A Comprehensive Study of Machine Learning Techniques for Log-Based Anomaly Detection

Growth in system complexity increases the need for automated techniques dedicated to different log analysis tasks such as Log-based Anomaly Detection (LAD). The latter has been widely addressed in the literature, mostly by means of a variety of deep learning techniques. Despite their many advantages, that focus on deep learning techniques is somewhat arbitrary as traditional Machine Learning (ML) techniques may perform well in many cases, depending on the context and datasets.

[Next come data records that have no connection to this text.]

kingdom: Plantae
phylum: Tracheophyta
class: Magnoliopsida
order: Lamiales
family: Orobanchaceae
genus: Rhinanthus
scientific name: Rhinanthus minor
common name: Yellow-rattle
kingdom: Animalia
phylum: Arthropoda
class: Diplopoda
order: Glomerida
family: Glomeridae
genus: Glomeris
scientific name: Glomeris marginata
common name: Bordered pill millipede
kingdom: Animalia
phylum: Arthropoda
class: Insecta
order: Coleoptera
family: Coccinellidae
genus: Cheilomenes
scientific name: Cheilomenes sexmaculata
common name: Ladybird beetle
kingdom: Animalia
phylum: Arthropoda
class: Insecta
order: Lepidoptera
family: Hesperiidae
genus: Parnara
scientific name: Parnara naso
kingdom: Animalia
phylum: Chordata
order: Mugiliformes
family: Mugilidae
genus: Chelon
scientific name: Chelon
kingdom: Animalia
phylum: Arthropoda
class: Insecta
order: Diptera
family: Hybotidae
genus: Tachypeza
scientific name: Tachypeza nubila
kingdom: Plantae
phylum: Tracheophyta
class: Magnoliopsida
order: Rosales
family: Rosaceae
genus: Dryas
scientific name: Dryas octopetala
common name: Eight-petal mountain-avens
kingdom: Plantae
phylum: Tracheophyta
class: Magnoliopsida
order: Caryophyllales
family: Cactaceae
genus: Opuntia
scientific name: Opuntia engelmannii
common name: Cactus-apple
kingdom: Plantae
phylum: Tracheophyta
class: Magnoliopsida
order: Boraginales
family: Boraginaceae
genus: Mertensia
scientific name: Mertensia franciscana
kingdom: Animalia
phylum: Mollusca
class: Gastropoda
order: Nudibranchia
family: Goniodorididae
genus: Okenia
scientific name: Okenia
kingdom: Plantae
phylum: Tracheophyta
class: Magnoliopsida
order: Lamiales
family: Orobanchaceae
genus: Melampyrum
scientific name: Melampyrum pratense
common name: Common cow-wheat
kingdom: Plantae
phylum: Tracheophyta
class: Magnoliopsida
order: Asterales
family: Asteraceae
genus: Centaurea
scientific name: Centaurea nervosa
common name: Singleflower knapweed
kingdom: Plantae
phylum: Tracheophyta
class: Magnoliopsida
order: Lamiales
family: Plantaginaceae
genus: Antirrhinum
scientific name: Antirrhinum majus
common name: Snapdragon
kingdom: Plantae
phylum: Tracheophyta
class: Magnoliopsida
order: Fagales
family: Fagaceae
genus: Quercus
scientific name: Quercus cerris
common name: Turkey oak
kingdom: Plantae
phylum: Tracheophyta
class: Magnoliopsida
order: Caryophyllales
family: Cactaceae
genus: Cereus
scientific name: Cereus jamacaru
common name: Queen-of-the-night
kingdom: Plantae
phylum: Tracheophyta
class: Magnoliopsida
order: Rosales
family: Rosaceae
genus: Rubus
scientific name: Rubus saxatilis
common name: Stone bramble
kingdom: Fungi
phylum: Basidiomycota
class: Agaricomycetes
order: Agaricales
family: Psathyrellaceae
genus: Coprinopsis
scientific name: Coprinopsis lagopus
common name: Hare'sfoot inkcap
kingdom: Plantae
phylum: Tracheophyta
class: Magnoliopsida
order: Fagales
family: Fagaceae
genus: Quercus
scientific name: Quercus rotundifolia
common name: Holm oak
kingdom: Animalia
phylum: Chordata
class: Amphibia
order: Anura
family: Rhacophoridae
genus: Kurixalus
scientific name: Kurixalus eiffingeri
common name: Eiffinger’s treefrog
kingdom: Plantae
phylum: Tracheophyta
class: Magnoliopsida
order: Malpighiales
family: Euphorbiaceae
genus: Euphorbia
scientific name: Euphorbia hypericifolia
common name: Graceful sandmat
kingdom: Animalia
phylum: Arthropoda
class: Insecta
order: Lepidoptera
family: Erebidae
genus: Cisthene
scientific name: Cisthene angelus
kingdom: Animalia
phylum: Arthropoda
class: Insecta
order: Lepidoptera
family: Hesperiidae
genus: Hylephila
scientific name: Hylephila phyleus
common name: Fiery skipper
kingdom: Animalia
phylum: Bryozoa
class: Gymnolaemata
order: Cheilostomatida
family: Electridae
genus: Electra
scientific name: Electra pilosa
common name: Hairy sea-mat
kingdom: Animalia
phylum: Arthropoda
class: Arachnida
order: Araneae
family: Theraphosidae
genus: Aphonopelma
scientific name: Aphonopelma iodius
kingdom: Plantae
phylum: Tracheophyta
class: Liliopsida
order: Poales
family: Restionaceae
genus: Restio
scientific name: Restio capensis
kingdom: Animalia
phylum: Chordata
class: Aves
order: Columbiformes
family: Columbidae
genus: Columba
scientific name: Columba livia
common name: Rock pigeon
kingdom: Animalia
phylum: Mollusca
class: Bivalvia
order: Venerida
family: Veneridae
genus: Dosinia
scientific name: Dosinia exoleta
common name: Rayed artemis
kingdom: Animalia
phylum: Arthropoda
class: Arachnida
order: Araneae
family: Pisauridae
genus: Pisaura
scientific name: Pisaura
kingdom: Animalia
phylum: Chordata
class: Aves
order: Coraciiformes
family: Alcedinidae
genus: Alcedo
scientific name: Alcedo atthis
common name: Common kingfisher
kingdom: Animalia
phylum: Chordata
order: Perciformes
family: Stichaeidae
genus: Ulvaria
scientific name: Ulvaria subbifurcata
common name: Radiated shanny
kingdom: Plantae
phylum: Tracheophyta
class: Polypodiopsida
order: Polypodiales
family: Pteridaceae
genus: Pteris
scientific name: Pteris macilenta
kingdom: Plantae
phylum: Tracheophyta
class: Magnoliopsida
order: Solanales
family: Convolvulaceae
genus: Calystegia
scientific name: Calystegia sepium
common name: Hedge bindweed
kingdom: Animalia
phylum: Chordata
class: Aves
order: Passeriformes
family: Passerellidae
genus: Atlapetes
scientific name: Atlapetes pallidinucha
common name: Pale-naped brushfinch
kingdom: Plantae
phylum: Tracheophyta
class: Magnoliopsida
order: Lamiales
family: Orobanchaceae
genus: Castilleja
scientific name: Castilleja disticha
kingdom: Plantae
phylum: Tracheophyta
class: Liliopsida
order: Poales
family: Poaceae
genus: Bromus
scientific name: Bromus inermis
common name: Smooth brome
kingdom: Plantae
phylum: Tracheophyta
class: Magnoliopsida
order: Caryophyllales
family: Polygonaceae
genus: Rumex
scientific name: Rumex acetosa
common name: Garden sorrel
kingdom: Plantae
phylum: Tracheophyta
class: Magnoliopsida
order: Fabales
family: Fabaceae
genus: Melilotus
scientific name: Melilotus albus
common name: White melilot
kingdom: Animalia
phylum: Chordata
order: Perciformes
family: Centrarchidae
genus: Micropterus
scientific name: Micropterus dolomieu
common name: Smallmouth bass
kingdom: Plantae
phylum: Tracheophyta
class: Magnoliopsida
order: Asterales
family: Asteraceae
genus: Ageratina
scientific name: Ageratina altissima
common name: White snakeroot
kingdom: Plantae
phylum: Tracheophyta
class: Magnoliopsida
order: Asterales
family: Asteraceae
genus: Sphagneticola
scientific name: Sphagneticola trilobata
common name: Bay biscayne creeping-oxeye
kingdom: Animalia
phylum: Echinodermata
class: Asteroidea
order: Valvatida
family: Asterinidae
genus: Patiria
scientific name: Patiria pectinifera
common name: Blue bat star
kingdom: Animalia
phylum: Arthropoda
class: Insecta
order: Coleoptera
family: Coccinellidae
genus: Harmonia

In the same vein, semi-supervised techniques deserve the same attention as supervised techniques since the former have clear practical advantages. Further, current evaluations mostly rely on the assessment of detection accuracy. However, this is not enough to decide whether or not a specific ML technique is suitable to address the LAD problem in a given context. Other aspects to consider include training and prediction times as well as the sensitivity to hyperparameter tuning, which in practice matters to engineers. In this paper, we present a comprehensive empirical study, in which we evaluate supervised and semi-supervised, traditional and deep ML techniques w.r.t. four evaluation criteria: detection accuracy, time performance, sensitivity of detection accuracy and time performance to hyperparameter tuning. The experimental results show that supervised traditional and deep ML techniques fare similarly in terms of their detection accuracy and prediction time. Moreover, overall, sensitivity analysis to hyperparameter tuning w.r.t. detection accuracy shows that supervised traditional ML techniques are less sensitive than deep learning techniques. Further, semi-supervised techniques yield significantly worse detection accuracy than supervised techniques.

翻译：系统复杂性的增长增加了对自动化技术的需求，这些技术专门用于不同的日志分析任务，例如基于日志的异常检测（LAD）。后者已在文献中得到广泛探讨，主要通过多种深度学习技术实现。尽管深度学习技术具有诸多优势，但这种聚焦在某种程度上是随意性的，因为传统机器学习（ML）技术在许多情况下（取决于具体情境和数据集）可能表现良好。同样，半监督技术也应获得与监督技术同等的关注，因为前者具有明显的实际优势。此外，当前的评估大多依赖于检测准确率的评估，但这并不足以判断特定ML技术是否适用于解决特定情境下的LAD问题。需要考虑的其他方面包括训练和预测时间，以及对超参数调优的敏感性——这些在实践中对工程师至关重要。本文提出了一项全面的实证研究，我们针对四个评估标准评估了监督与半监督、传统与深度ML技术：检测准确率、时间性能、检测准确率与时间性能对超参数调优的敏感性。实验结果表明，监督式传统ML与深度ML技术在检测准确率和预测时间方面表现相似。此外，总体而言，针对检测准确率的超参数调优敏感性分析显示，监督式传统ML技术的敏感性低于深度学习技术。进一步地，半监督技术的检测准确率显著低于监督技术。